J’approfondis encore un thème qui me semble important. Cela porte sur la source du pouvoir, le contrôle, les institutions.

Il me semble que le principe sous-jacent à toute organisation de la société (au sens large) est de permettre une évolution positive. Je vais tenter d’expliciter ce charabia.

 

Prenons l’exemple des espèces biologique. Il existe un principe qui guide leur évolution : « le principe d’évolution des espèces ». C’est le moteur essentiel de cette évolution : il n’est pas « piloté ». L’évolution est ce qu’elle est : il n’est question ni de bien ni de mal en la matière.

Transposons maintenant le problème à l’évolution d’une « société humaine » (L’humanité ou plus modestement, la société française). Ce n’est pas le principe d’évolution des espèces qui s’applique ici.  Lorsque j’évoque l’évolution de la société humaine, ce n’est pas d’évolution biologique dont il s’agit, mais de l’ensemble des questions qui relèvent du champ politique (les droits et devoirs, les interdits, la fabrication des biens, l’utilisation des ressources, …). L’humanité est constitué d’êtres humains : ces êtres humains ne sont pas complètement inconscients, il est possible de tenter de piloter cette évolution.

La première question qui peut se poser est la suivante : malgré le fait qu’il soit possible de piloter cette évolution, faut-il le faire ? Une approche vraiment libérale déshumanise ce pilotage. Ainsi, le libéralisme économique remet le pouvoir entre les mains d’une force aveugle : le marché (il s’agit là d’un authentique libéralisme et ce marché n’est pas manipulé par quelques potentats). Il y a peu d’authentiques libéraux. Les superstitieux ont tendance à remettre les choix dans le hasard, à la providence. Il y a peu d’authentiques superstitieux, le credo est plutôt « aide toi, le ciel t’aidera ». En définitive, en tant qu’être humain, il parait difficile d’abandonner cette tentative. De façon très majoritaire, l’opinion générale est de vouloir piloter l’évolution de la société humaine. Les limites de ce pilotage sont sans doute très nuancées mais on peu considérer que ce sont des choix de pilotage et non une remise en cause du choix de piloter.

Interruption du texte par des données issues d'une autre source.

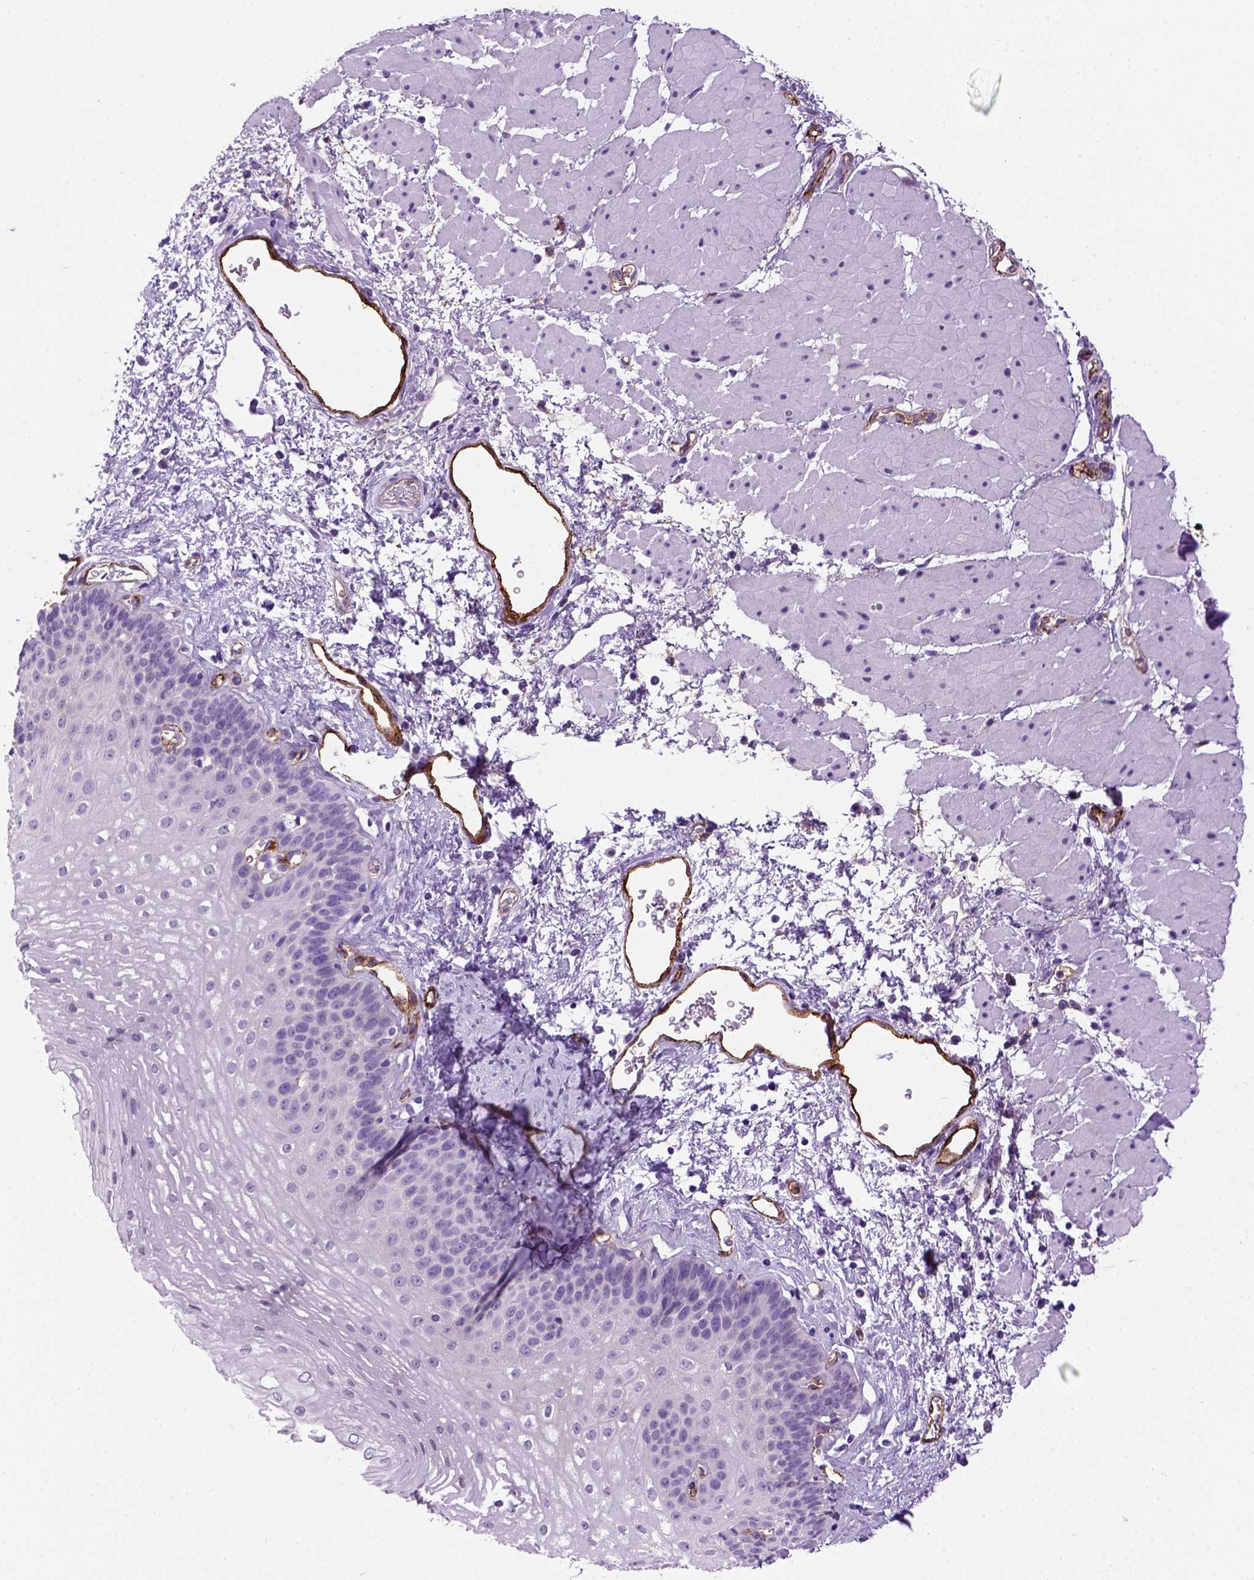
{"staining": {"intensity": "negative", "quantity": "none", "location": "none"}, "tissue": "esophagus", "cell_type": "Squamous epithelial cells", "image_type": "normal", "snomed": [{"axis": "morphology", "description": "Normal tissue, NOS"}, {"axis": "topography", "description": "Esophagus"}], "caption": "Protein analysis of normal esophagus exhibits no significant staining in squamous epithelial cells. Brightfield microscopy of IHC stained with DAB (3,3'-diaminobenzidine) (brown) and hematoxylin (blue), captured at high magnification.", "gene": "VWF", "patient": {"sex": "female", "age": 62}}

Nous avons donc affaire à une société humaine et à son évolution dans le temps. Je pose le problème d’un point de vue « cybernétique ». Il se trouve alors que nous avons des inputs de pilotage. Ces inputs de pilotage ne sont pas la seule force d’évolution de la société : il y a les contingences (la nature, les lois sociologiques, le hasard ?). Par contre, ces inputs de pilotage sont les seuls sur lesquels nous (les êtres humains) avons prise. La question essentiel est alors : comment faut-il régler ces inputs de pilotage ?

C’est là qu’intervient ma réponse : le principe sous jacent est de permettre une évolution positive. Il reste encore à expliquer la notion d’évolution positive et finalement la notion de « principe sous jacent ».

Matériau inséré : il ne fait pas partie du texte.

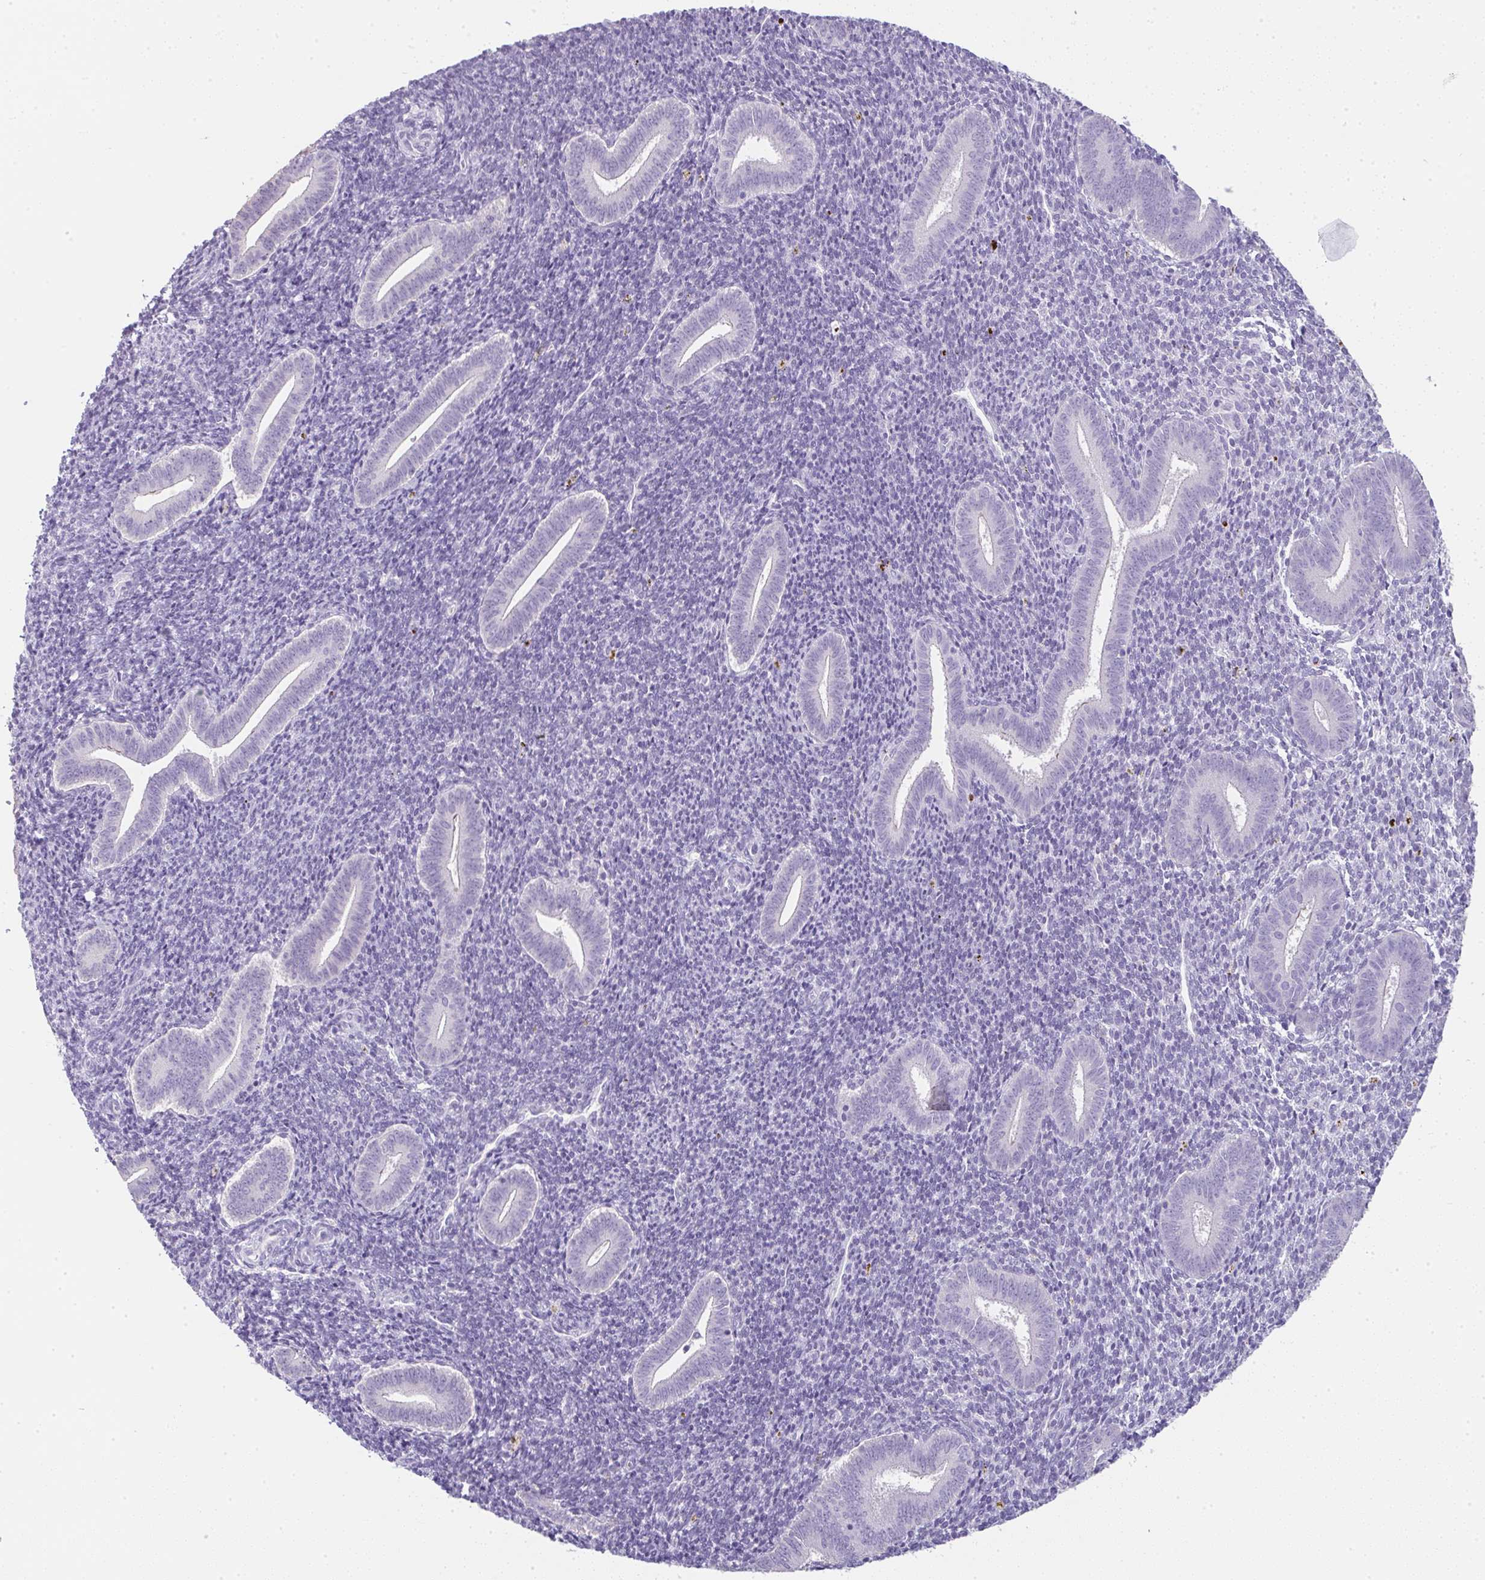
{"staining": {"intensity": "negative", "quantity": "none", "location": "none"}, "tissue": "endometrium", "cell_type": "Cells in endometrial stroma", "image_type": "normal", "snomed": [{"axis": "morphology", "description": "Normal tissue, NOS"}, {"axis": "topography", "description": "Endometrium"}], "caption": "This is a photomicrograph of immunohistochemistry (IHC) staining of benign endometrium, which shows no positivity in cells in endometrial stroma.", "gene": "LPAR4", "patient": {"sex": "female", "age": 25}}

La notion « d’évolution positive » est sans doute le contexte le plus délicat. Nous constatons une société qui évolue. Le problème revient à mesurer cette évolution et à trouver son orientation. Rien n’oblige cette mesure à être monodimensionnelle : en pratique, les indicateurs de l’état d’une société humaine comporte de nombreux paramètres. La notion d’orientation est vue fréquemment comme unidimensionnelle. Ceci revient à tracer un axe dans l’espace des paramètres et à considérer que les valeurs des paramètres doivent aller « dans ce sens ». Cette représentation est peu être trop schématique. Rien n’interdit de définit une fonction d’évolution sur l’espace des paramètre et d’imaginer que cette fonction présente des « maximums locaux » : dans ce cas il n’y a pas d’axe privilégié. A coté de ce problème « technique », la question de fond est de déterminer comment construire cette « valeur d’évolution ». On peut croire que c’est du bon sens et que cela « va de soi », les faits prouvent le contraire.  C’est donc un problème ouvert. Je suppose pour la suite que ce problème est résolu.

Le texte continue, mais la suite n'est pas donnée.